Nie brakuje w Detroit mocnych cytatów i scen, trafnych uwag. Problem zaczyna się, gdy LeDuff zaczyna epatować historiami, w których on sam jest pierwszoplanowym aktorem. Raz ośmieszy radną, innym razem policję, wejdzie za kulisy polityki lub, dla odmiany, wcieli się w rzecznika biednych. Jakby precyzyjny portret miasta i zebrane przez niego informacje – niesłychanie interesujące i ważne – miały nam nie wystarczyć; jakby musiał uparcie przypominać „ja tam byłem, ja to napisałem, ja to widziałem”. Dobra historia broni się sama, a rzetelny research i znajomość tematu nie potrzebują przypisów. Tymczasem Detroit czyta się momentami jak egoistyczne przepisywanie społecznych dramatów i politycznych skandali na własną wojnę z zakłamaniem i korupcją. LeDuff chętnie się wciela w ostatniego sprawiedliwego.

*Dane do ćwiczenia*
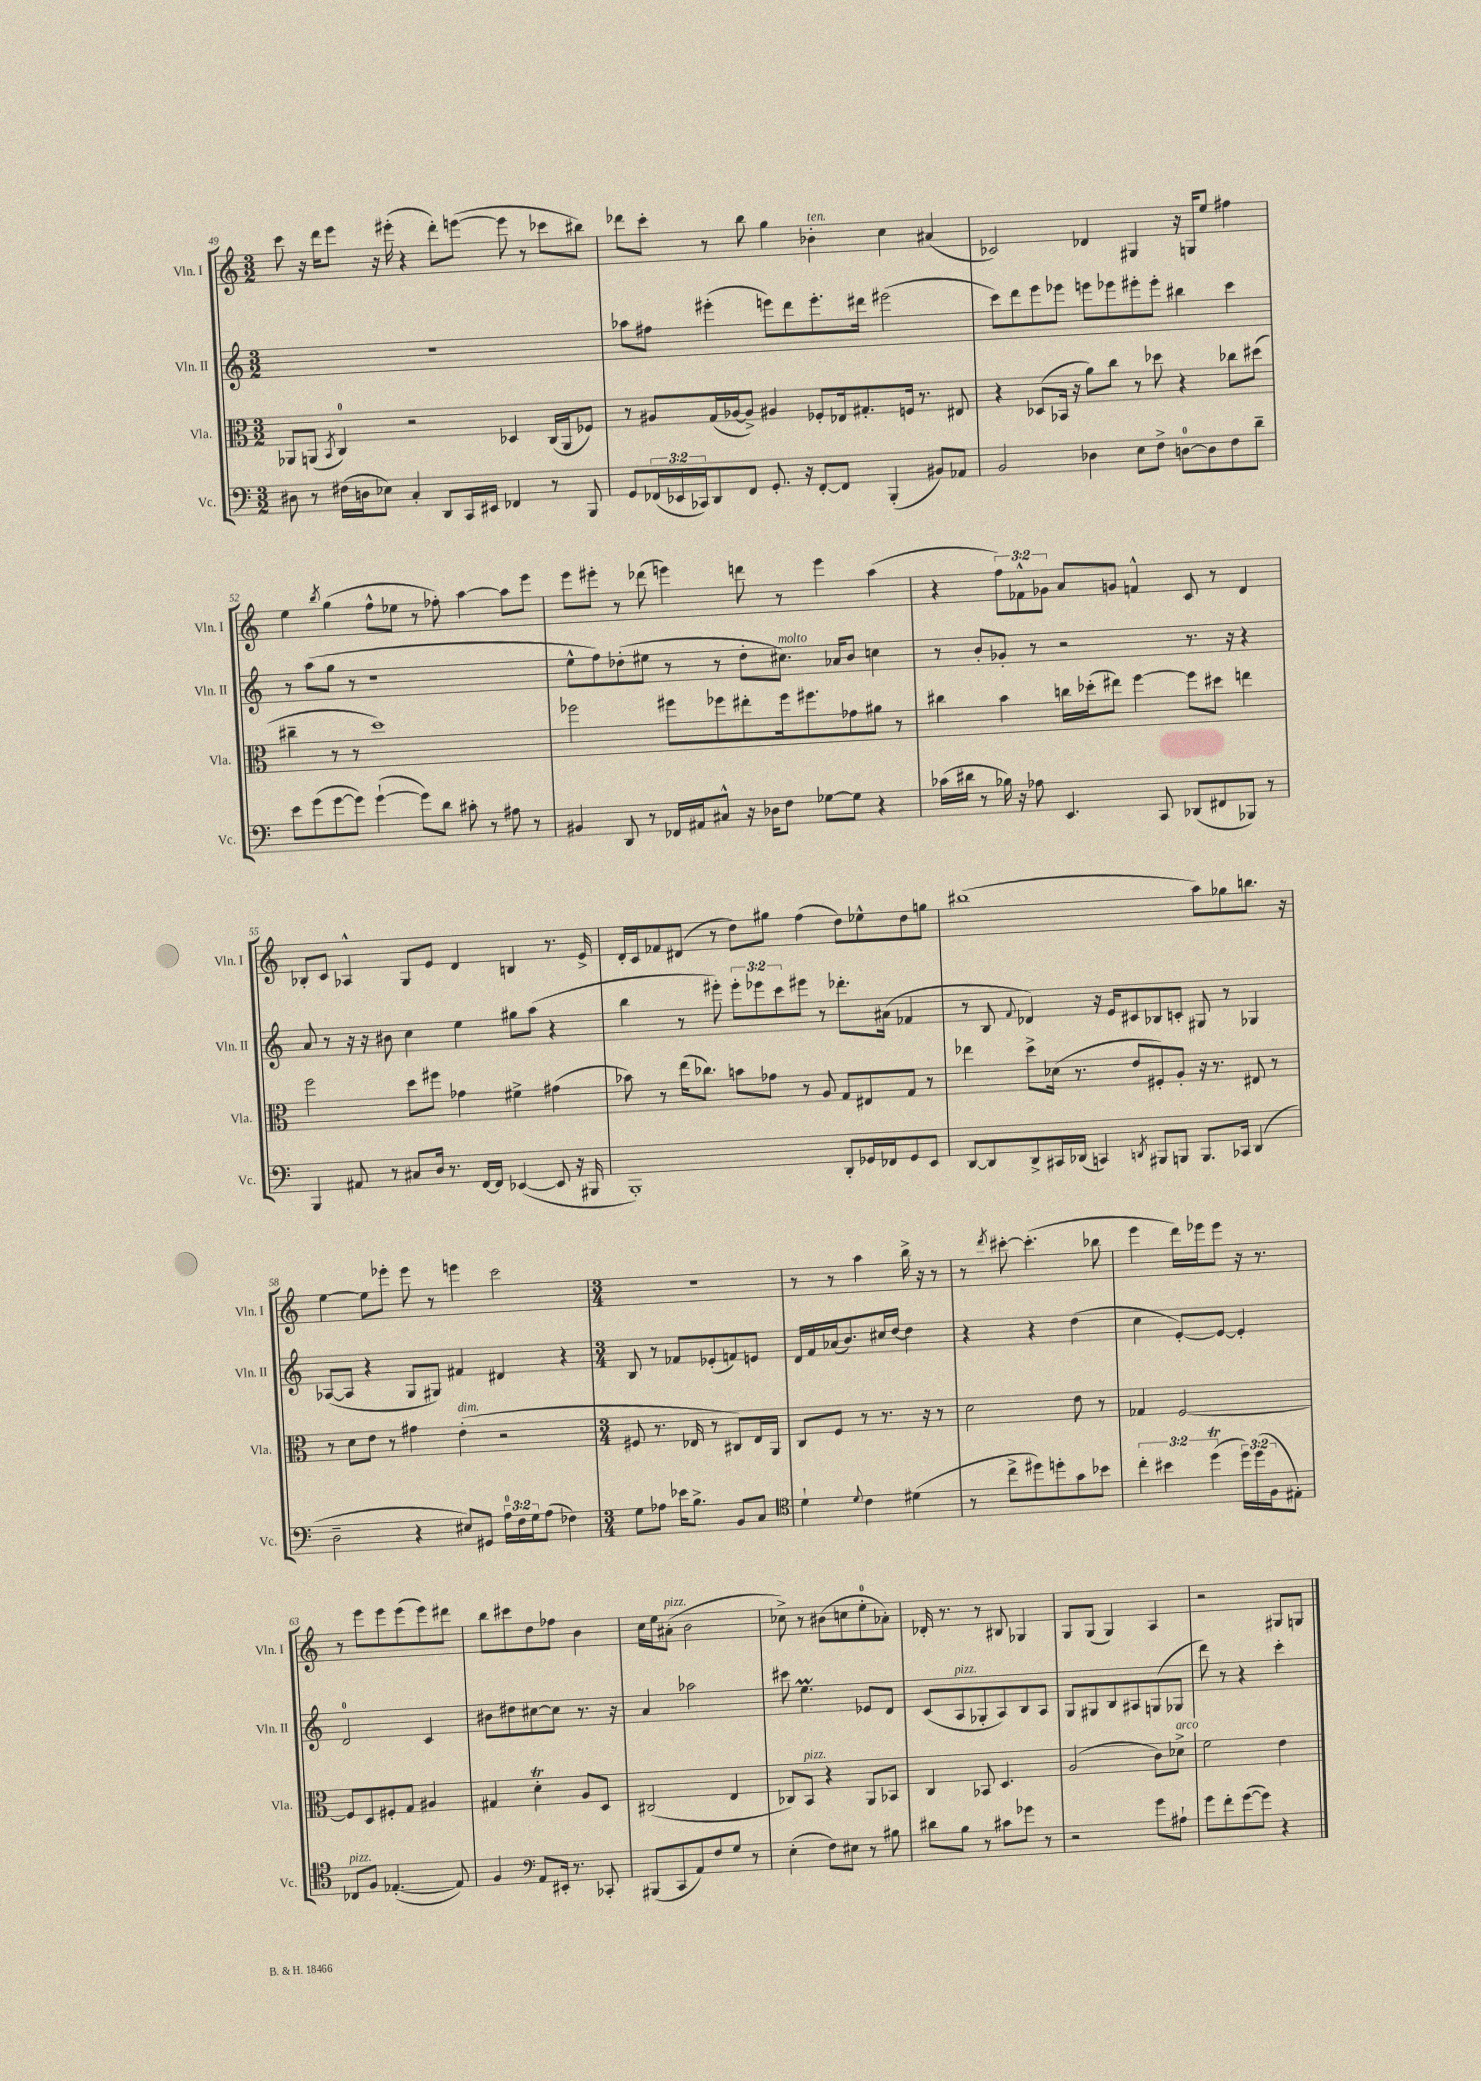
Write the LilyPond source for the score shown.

<<
\new StaffGroup <<
\new Staff = "s0" \with { instrumentName = "Vln. I" shortInstrumentName = "Vln. I" } {
    \clef treble \key c \major \numericTimeSignature \time 3/2 \override Staff.TupletNumber.text = #tuplet-number::calc-fraction-text
    c'''8 r16 d'''16 e'''8 r16 eis'''16-.( r4 d'''8-.) e'''8~( e'''8 r8 ces'''8 bis''8) |
    des'''8 c'''8-. r8 b''8 g''4 bes'4-.^\markup { \italic "ten." } c''4 ais'4( |
    ces'2) des'4 gis4 r16 g16 e''8 fis''4 |
    e''4 \acciaccatura { b''8 } g''4( f''8-^ ees''8 r8 fes''8-.) a''4~ a''8 e'''8 |
    e'''8 eis'''8-. r8 des'''8( e'''4) d'''8 r8 e'''4 a''4( |
    r4 \tuplet 3/2 { f''8) fes'8-^ ges'8 } a'8 g'8 f'4-^ c'8 r8 d'4 |
    bes8-. c'8 aes4-^ g8 e'8 d'4 b4 r8. e'16-> |
    d'16-. c'16 fes'8 dis'8( r8 d''8) gis''8 f''4( d''8) ees''8-^ d''8 g''8 |
    bis''1( a''8) ges''8 b''8. r16 |
    e''4~ e''8 ees'''8-. ees'''8 r8 e'''4 c'''2 |
    \numericTimeSignature \time 3/4 R2. |
    r8 r8 a''4 b''16-> r16 r8 |
    r8 \acciaccatura { d'''8 } cis'''8~-. cis'''4.-.( bes''8 |
    e'''4 d'''16) ees'''16 ees'''8 r16 r8. |
    r8 e'''8 e'''8 e'''8( e'''8) dis'''8 |
    b''8 cis'''8 d''8 fes''8 b'4 |
    c''16 e''16 ais'8-.^\markup { \italic "pizz." }( b'2 |
    ces''8->) r8 bis'8( c''8 e''8-0-. aes'8-.) |
    des'16-. r8. r8 bis8 ges4 |
    g8 g8( g4) a4 |
    r2 gis8 g8 \bar "|." |
}
\new Staff = "s1" \with { instrumentName = "Vln. II" shortInstrumentName = "Vln. II" } {
    \clef treble \key c \major \numericTimeSignature \time 3/2 \override Staff.TupletNumber.text = #tuplet-number::calc-fraction-text
    R1. |
    aes''8 fis''8 eis'''4-.( e'''8) d'''8 e'''8.-. dis'''16 eis'''2( |
    c'''8) d'''8 e'''8 ees'''8 e'''8 ees'''8 eis'''8-. eis'''8-. bis''4 c'''4 |
    r8 a''8( g''8 r8 r1 |
    e''8-^ f''8) des''8-.( eis''8 r8 r8 des''8-. cis''8.^\markup { \italic "molto" }) aes'16 b'8 c''4 |
    r8 b'8-. ges'8-. r8 r2 r8. r16 r4 |
    a'8 r8 r16 r16 bis'8 c''4 e''4 gis''8 a''8( r4 |
    b''4 r8 eis'''8-.) \tuplet 3/2 { eis'''8-. ees'''8 c'''8 } eis'''8 r8 des'''8.-. ais'16( fes'4 |
    r8 b8 \appoggiatura { f'8 } des'4) r16 e'16 cis'8 bes8 c'8-. gis8 r8 ges4 |
    aes8~( aes8 r4 g8 gis8) fis'4 dis'4 r4 |
    \numericTimeSignature \time 3/4 b8 r8 fes'8 ees'8-.( f'8) e'8 |
    d'16 f'16 aes'16( b'8.) cis''16 d''16~ d''4 |
    r4 r4 d''4( |
    c''4 e'8~-.) e'8~ e'4-. |
    d'2-0 c'4 |
    bis'8 dis''8 cis''8~ cis''8 r8. r16 |
    a'4 aes''2 |
    cis'''8 e''4.\prall ees'8 d'8 |
    c'8( a8^\markup { \italic "pizz." } ges8-. a8) b8 a8 |
    g8 gis8 b8 ais8 g8( ges8 |
    d'''8) r8 r4 c'''4-. \bar "|." |
}
\new Staff = "s2" \with { instrumentName = "Vla." shortInstrumentName = "Vla." } {
    \clef alto \key c \major \numericTimeSignature \time 3/2
    aes,8 a,8( \acciaccatura { b,8 } c4-0) r2 des4 c16( a,16 fes8) |
    r8 ais8 g16( aes16~ aes8->) ais4 fes8-. ees16 gis8.-. f16 r8. eis8 |
    r4 des8( bes,16 r16 a'8) c''8 r8 des''8 r4 ces''8 dis''8( |
    cis''4-- r8 r8 d''1) |
    fes''2 fis''8 fes''8 eis''8-. fes''16 fis''8. ges'8 ais'8 r8 |
    cis''4 b'4 c''16 des''16-.( eis''8) f''4~ f''8 dis''8 e''4 |
    f''2 d''8 fis''8 ges'4 fis'4-> gis'4( |
    bes'8) r8 e''16( ces''8.) b'8 ges'8 r8 a8 g8 eis8 g8 r8 |
    ees''4 d''8-> des'16( r8. e'8 fis8-.) a8-. r16 r8. eis8 r8 |
    r8 d'8 e'8 r8 gis'4 e'4-.^\markup { \italic "dim." }( r2 |
    \numericTimeSignature \time 3/4 fis8 r8. ees16 r8 cis8) ees16 a,16 |
    c8 f8 r8 r8. r16 r8 |
    d'2 e'8 r8 |
    ges4 f2~ |
    f8 d8 fis8-. g8 ais4 |
    gis4 d'4-.\trill a8 d8 |
    cis2( e4 |
    ces8) b,8^\markup { \italic "pizz." } r4 a,8 bes,8 |
    c4 bes,8 d4. |
    a2( c'8) des'8->^\markup { \italic "arco" } |
    f'2 e'4 \bar "|." |
}
\new Staff = "s3" \with { instrumentName = "Vc." shortInstrumentName = "Vc." } {
    \clef bass \key c \major \numericTimeSignature \time 3/2 \override Staff.TupletNumber.text = #tuplet-number::calc-fraction-text
    dis8 r8 fis16( d16 ees8) c4-. d,8 c,16 eis,16 fes,4 r8 b,,8 |
    g,8 \tuplet 3/2 { fes,16( ees,16 ces,16) } d,8 fes,8 g,8.-. r16 fes,8~-. fes,8 b,,4-.( bis,8) aes,8 |
    b,2 des4 e8 f8-> d8-0~ d8 f8 d'8-- |
    e'8 g'8( g'8~ g'8) g'4~-!( g'8) d'8 cis'8-. r8 ais8 r8 |
    bis,4 d,8 r8 fes,16 ais,16 cis8-^ r16 des16 f8 ges8~ ges8 r4 |
    ces'16( dis'16 r8 bes16) r16 aes8 e,4. c,8 des,8( fis,8 bes,,8) r8 |
    b,,4 ais,8 r8 cis8 d16 r8. f,16~ f,16 ees,4~( ees,8 r16 bis,,16 |
    b,,1-.) d,8-. ges,16 fes,16 ges,8 e,8 |
    d,8~ d,8 d,8-> cis,16 des,16( c,4) \acciaccatura { d,8 } bis,,8 b,,8 b,,8. ces,16 d,4( |
    d2-- r4 eis8) gis,8 \tuplet 3/2 { a16-0 f16 g16 } a8( fes4) |
    \numericTimeSignature \time 3/4 g8 aes8 ees'16 b8.-> b,8 c8 |
    \clef tenor d'4-! \appoggiatura { d'8 } c'4 dis'4( |
    r8 c''8-> dis''8) d''8-. g'8 bes'8 |
    \tuplet 3/2 { c''4-. bis'4 d''4\trill( } \tuplet 3/2 { d''16) d''16( f16 } eis8-.) |
    ces8^\markup { \italic "pizz." } f8 ees4.~-.( ees8) |
    f4 \clef bass a,8 eis,16-. r8. ces,8-. |
    bis,,8( c,8 a,8) f8 g8 r8 |
    e4-.( f8) eis8 r8 bis8 |
    dis'8 b8 r8 cis'8 ges'8 r8 |
    r2 g'8 ais8-! |
    g'8 f'8-. g'8~( g'8) r4 \bar "|." |
}
>>
>>
\layout { \context { \Score currentBarNumber = #49 } }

*Zestaw zadań*
- 1) W kogo według fragmentu tekstu chętnie wciela się LeDuff?
- 2) Podaj samą liczbę wierszy rekordów, w których występuje ciąg „instrumentName”.

*Odpowiedzi do zadań*
- 1) W ostatniego sprawiedliwego.

- 2) 4